Single Tooth Replacement
When a single tooth is missing, the two most common treatment options for a single tooth replacement are the traditional tooth-supported bridge and an implant-supported crown. When a traditional bridge is used to replace a missing tooth, the adjacent teeth are cut down to pegs in order to fit the cemented bridge in place.
This method of tooth replacement can be very esthetic and functional for a period of time. However, a tooth-supported bridge does not replace the bone that previously surrounded the root. Since there is no longer a root to hold the bone in place, the bone deteriorates, or melts away.

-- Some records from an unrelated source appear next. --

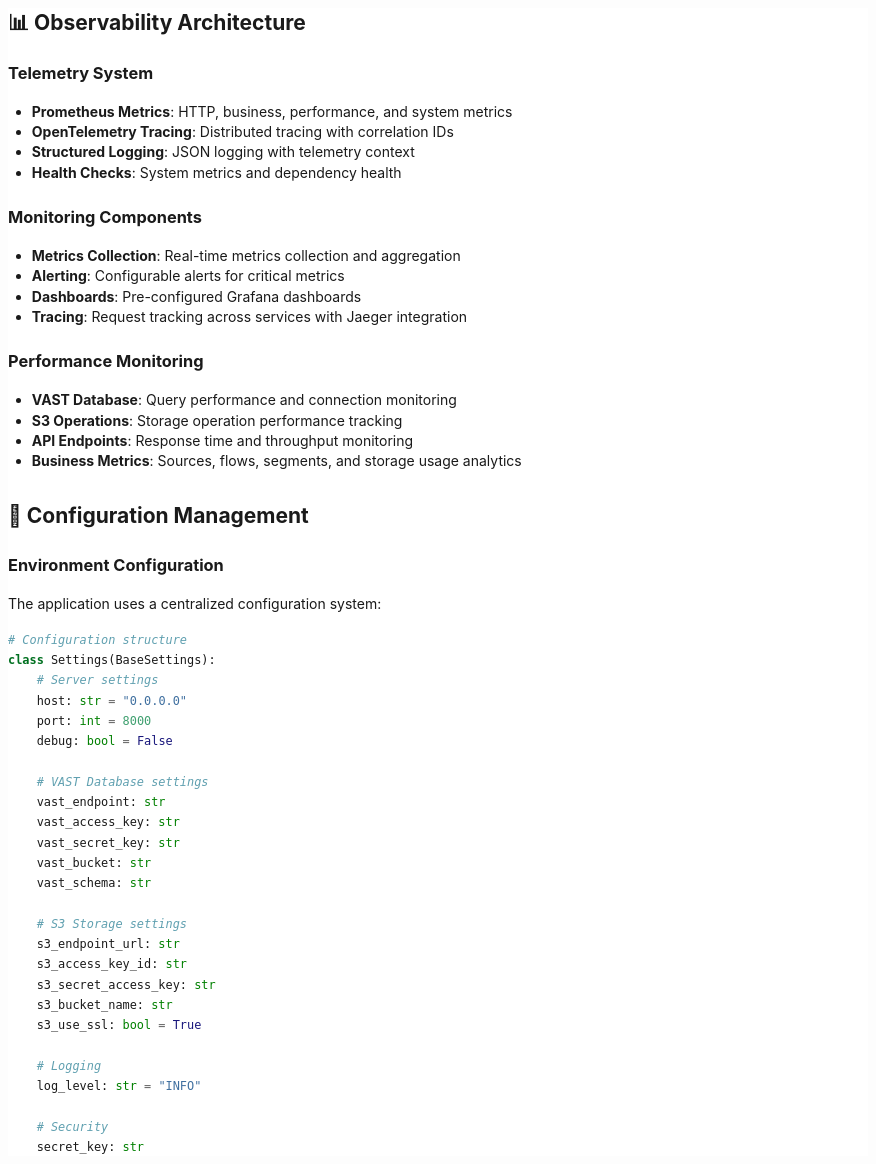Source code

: ## 📊 Observability Architecture

### Telemetry System

- **Prometheus Metrics**: HTTP, business, performance, and system metrics
- **OpenTelemetry Tracing**: Distributed tracing with correlation IDs
- **Structured Logging**: JSON logging with telemetry context
- **Health Checks**: System metrics and dependency health

### Monitoring Components

- **Metrics Collection**: Real-time metrics collection and aggregation
- **Alerting**: Configurable alerts for critical metrics
- **Dashboards**: Pre-configured Grafana dashboards
- **Tracing**: Request tracking across services with Jaeger integration

### Performance Monitoring

- **VAST Database**: Query performance and connection monitoring
- **S3 Operations**: Storage operation performance tracking
- **API Endpoints**: Response time and throughput monitoring
- **Business Metrics**: Sources, flows, segments, and storage usage analytics

## 🔧 Configuration Management

### Environment Configuration

The application uses a centralized configuration system:

```python
# Configuration structure
class Settings(BaseSettings):
    # Server settings
    host: str = "0.0.0.0"
    port: int = 8000
    debug: bool = False
    
    # VAST Database settings
    vast_endpoint: str
    vast_access_key: str
    vast_secret_key: str
    vast_bucket: str
    vast_schema: str
    
    # S3 Storage settings
    s3_endpoint_url: str
    s3_access_key_id: str
    s3_secret_access_key: str
    s3_bucket_name: str
    s3_use_ssl: bool = True
    
    # Logging
    log_level: str = "INFO"
    
    # Security
    secret_key: str
```

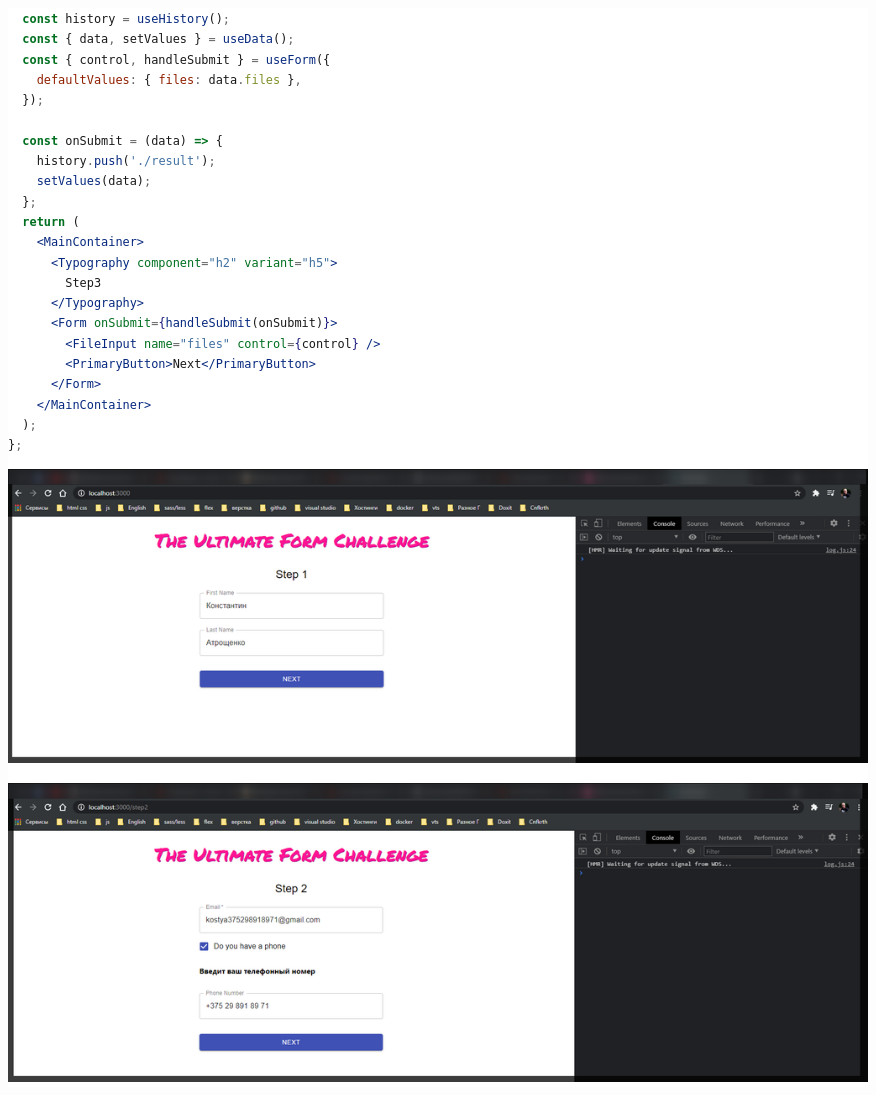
 ```jsx
  const history = useHistory();
  const { data, setValues } = useData();
  const { control, handleSubmit } = useForm({
    defaultValues: { files: data.files },
  });

  const onSubmit = (data) => {
    history.push('./result');
    setValues(data);
  };
  return (
    <MainContainer>
      <Typography component="h2" variant="h5">
        Step3
      </Typography>
      <Form onSubmit={handleSubmit(onSubmit)}>
        <FileInput name="files" control={control} />
        <PrimaryButton>Next</PrimaryButton>
      </Form>
    </MainContainer>
  );
};
```

![](img/038.png)

![](img/039.png)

There are many advantages to single tooth replacement with an implant supported crown such as:
- It looks, feels and functions like a natural tooth
- It is much more esthetic long term
- It does not decay
- There is no need to grind down the adjacent natural teeth
- The bone is preserved, preventing a visible bony defect
- It is more hygienic (easier to clean) than a tooth-supported bridge
Multiple Tooth Replacement
When more than one tooth is missing, there are three common treatment options: the traditional tooth-supported bridge, a removable partial denture and an implant-supported bridge. In this situation the benefits of implant-supported teeth are even more obvious.
A removable prosthesis, such as a partial denture, actually accelerates the bone resorption process, resulting in more rapid bone deterioration. In addition, the clasps which hold the partial denture in place put extreme pressure on the natural teeth they hook onto, loosening them and in many cases, eventually leading to the loss of those teeth. Most patients with partial dentures state that they are uncomfortable and that they rarely wear them.